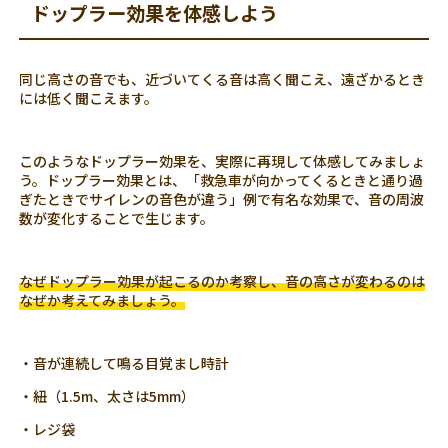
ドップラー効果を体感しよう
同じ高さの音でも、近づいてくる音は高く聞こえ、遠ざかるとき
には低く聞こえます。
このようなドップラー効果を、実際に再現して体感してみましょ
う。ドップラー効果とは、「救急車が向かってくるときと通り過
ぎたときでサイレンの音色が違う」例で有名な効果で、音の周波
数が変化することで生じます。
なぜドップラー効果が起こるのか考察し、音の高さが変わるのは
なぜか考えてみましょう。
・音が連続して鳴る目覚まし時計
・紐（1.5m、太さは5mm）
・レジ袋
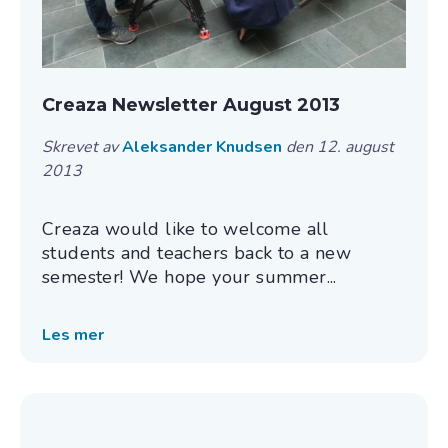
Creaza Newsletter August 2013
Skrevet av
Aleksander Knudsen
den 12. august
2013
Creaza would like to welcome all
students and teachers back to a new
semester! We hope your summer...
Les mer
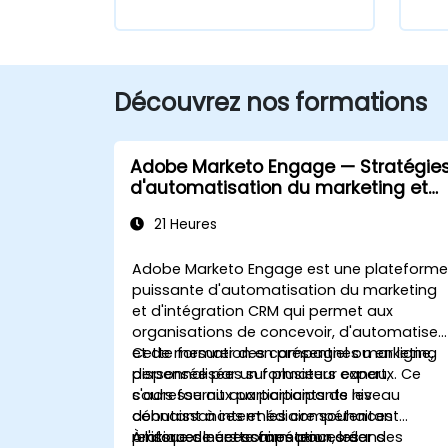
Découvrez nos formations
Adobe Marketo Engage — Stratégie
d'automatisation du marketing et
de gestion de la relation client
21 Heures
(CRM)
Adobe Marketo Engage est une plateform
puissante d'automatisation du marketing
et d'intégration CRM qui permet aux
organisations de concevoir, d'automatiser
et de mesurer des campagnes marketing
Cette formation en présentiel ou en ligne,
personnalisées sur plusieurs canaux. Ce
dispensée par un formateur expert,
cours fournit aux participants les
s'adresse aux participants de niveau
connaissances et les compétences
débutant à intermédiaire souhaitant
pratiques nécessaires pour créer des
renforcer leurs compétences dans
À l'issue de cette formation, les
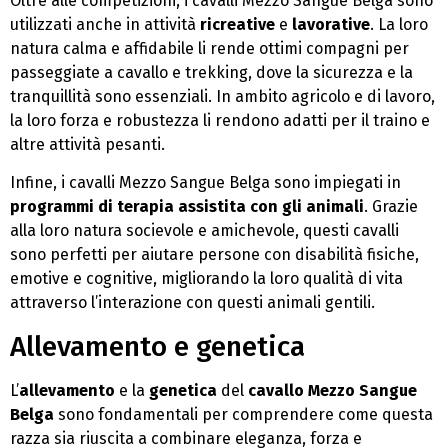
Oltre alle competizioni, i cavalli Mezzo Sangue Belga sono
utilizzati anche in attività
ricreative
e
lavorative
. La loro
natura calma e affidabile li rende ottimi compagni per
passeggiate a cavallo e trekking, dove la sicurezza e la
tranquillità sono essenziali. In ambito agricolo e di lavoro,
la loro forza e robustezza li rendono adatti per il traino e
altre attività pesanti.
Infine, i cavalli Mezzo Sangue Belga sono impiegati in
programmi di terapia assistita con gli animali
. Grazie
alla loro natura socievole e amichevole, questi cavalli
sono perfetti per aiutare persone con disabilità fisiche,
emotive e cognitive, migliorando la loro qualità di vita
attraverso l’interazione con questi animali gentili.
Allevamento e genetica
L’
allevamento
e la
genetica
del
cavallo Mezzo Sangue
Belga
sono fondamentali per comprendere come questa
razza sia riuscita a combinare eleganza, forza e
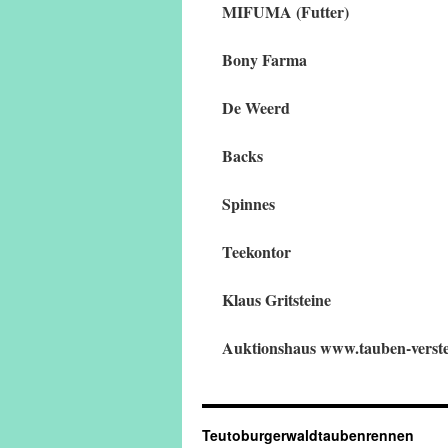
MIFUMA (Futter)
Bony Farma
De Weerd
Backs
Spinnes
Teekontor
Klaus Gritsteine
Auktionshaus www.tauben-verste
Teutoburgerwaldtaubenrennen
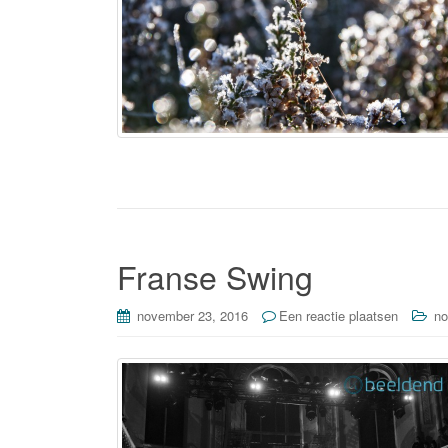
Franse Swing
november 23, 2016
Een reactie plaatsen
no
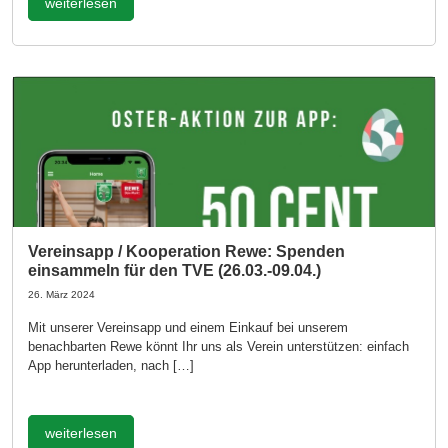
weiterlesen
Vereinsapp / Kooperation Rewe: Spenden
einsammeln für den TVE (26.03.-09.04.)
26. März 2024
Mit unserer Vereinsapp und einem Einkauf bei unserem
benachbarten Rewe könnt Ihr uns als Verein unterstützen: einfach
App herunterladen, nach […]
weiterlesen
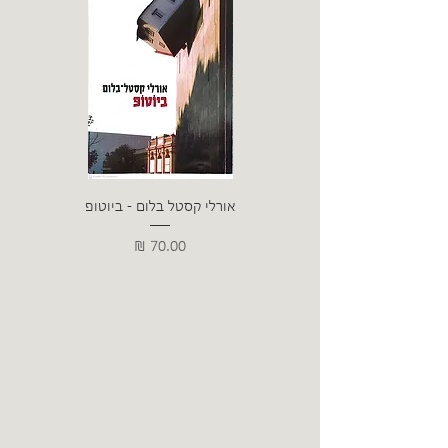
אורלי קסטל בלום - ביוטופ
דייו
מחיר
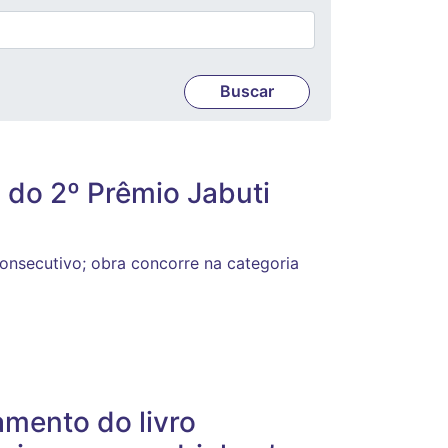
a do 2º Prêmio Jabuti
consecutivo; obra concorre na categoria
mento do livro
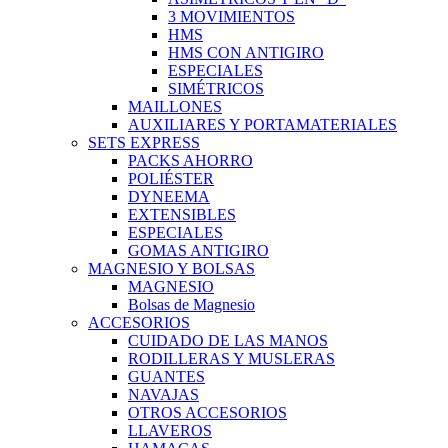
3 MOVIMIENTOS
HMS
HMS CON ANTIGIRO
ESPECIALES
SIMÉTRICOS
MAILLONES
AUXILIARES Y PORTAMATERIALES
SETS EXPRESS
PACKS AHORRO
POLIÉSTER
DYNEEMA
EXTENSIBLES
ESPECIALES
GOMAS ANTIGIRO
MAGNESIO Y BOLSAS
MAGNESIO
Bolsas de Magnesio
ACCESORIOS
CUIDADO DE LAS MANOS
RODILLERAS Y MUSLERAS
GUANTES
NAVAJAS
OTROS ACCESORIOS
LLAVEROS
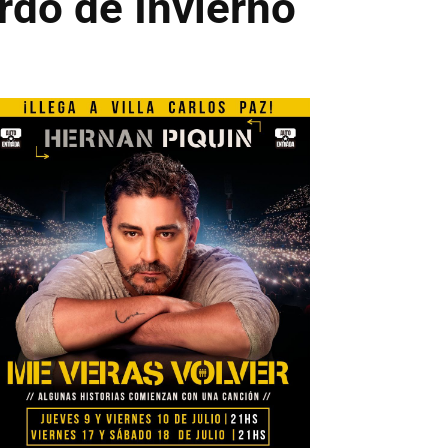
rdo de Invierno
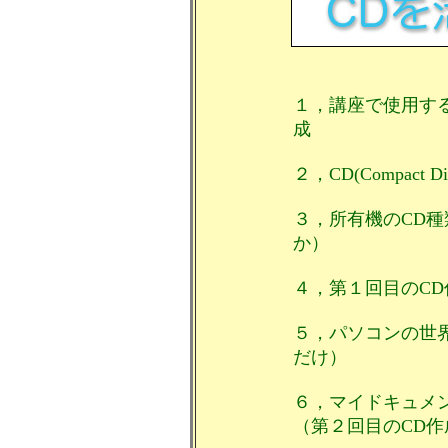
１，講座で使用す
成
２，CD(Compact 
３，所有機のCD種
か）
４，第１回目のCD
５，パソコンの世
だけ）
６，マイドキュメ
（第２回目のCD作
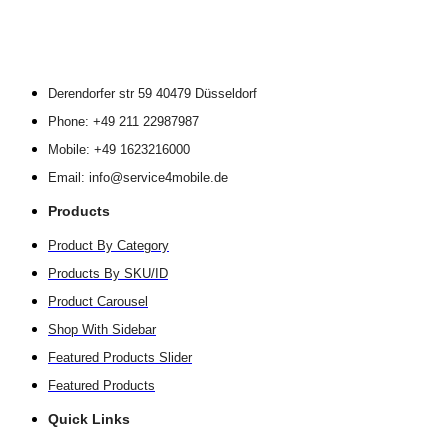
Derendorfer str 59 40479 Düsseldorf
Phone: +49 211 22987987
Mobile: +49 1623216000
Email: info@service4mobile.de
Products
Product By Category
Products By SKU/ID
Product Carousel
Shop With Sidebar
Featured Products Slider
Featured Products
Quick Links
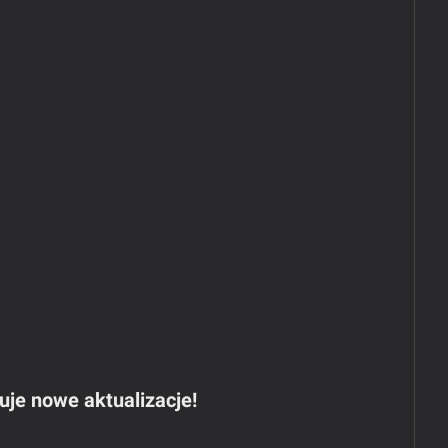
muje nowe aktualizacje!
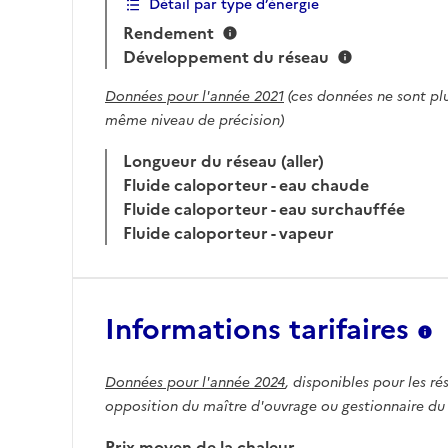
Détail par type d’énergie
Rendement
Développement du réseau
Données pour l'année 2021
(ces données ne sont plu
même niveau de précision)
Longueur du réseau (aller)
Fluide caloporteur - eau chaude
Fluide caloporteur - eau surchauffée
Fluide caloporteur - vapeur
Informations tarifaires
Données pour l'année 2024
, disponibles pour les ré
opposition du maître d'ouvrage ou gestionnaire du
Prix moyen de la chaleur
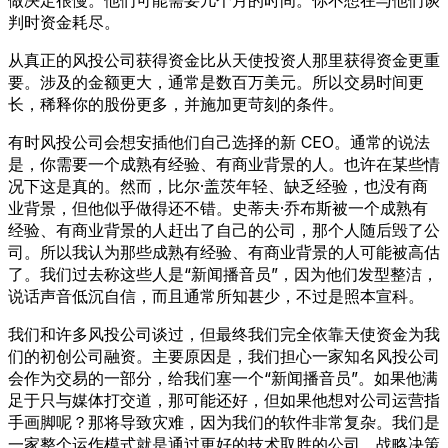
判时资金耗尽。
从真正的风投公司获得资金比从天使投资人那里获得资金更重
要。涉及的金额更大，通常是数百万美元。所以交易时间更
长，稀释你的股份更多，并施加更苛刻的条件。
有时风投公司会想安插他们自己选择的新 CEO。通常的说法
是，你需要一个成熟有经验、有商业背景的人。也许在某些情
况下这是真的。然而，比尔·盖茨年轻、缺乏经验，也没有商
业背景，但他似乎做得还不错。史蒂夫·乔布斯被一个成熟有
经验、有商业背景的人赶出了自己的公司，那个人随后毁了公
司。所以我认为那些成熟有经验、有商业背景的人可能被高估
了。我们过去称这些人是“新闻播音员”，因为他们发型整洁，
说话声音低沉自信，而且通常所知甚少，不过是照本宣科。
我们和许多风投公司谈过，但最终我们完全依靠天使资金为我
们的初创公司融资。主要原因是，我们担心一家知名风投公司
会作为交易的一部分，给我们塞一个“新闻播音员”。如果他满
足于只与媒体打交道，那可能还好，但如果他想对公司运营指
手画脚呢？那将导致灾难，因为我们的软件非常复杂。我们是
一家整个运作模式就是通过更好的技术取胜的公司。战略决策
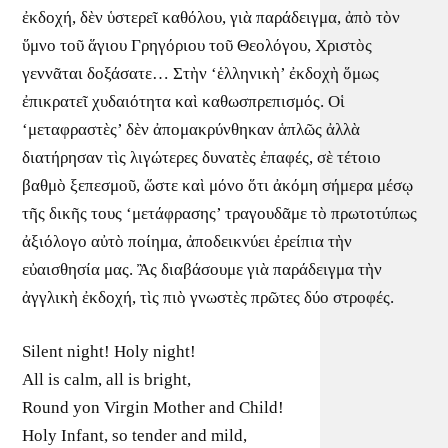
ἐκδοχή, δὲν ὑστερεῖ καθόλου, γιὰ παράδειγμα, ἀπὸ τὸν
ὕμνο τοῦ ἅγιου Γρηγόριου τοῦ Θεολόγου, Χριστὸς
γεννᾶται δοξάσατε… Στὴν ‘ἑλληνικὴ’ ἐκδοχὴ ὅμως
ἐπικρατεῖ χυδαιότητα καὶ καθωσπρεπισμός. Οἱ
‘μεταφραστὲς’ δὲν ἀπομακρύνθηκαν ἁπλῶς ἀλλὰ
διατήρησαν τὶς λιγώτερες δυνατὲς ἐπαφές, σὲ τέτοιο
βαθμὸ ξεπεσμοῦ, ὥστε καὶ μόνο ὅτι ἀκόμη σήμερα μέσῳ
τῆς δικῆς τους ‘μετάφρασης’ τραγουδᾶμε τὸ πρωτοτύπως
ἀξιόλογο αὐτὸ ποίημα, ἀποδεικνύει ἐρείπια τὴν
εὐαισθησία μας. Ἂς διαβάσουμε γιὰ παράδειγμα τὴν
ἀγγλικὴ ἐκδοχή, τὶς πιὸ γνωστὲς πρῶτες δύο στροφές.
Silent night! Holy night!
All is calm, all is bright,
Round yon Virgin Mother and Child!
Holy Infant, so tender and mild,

····················

:: PROBLEM REQUIREMENTS ::
What lines of the listing above hold "Adobe"? Copy all of them.

:: ANSWER SECTION ::
Adobe Marketo Engage — Stratégie
Adobe Marketo Engage est une plateform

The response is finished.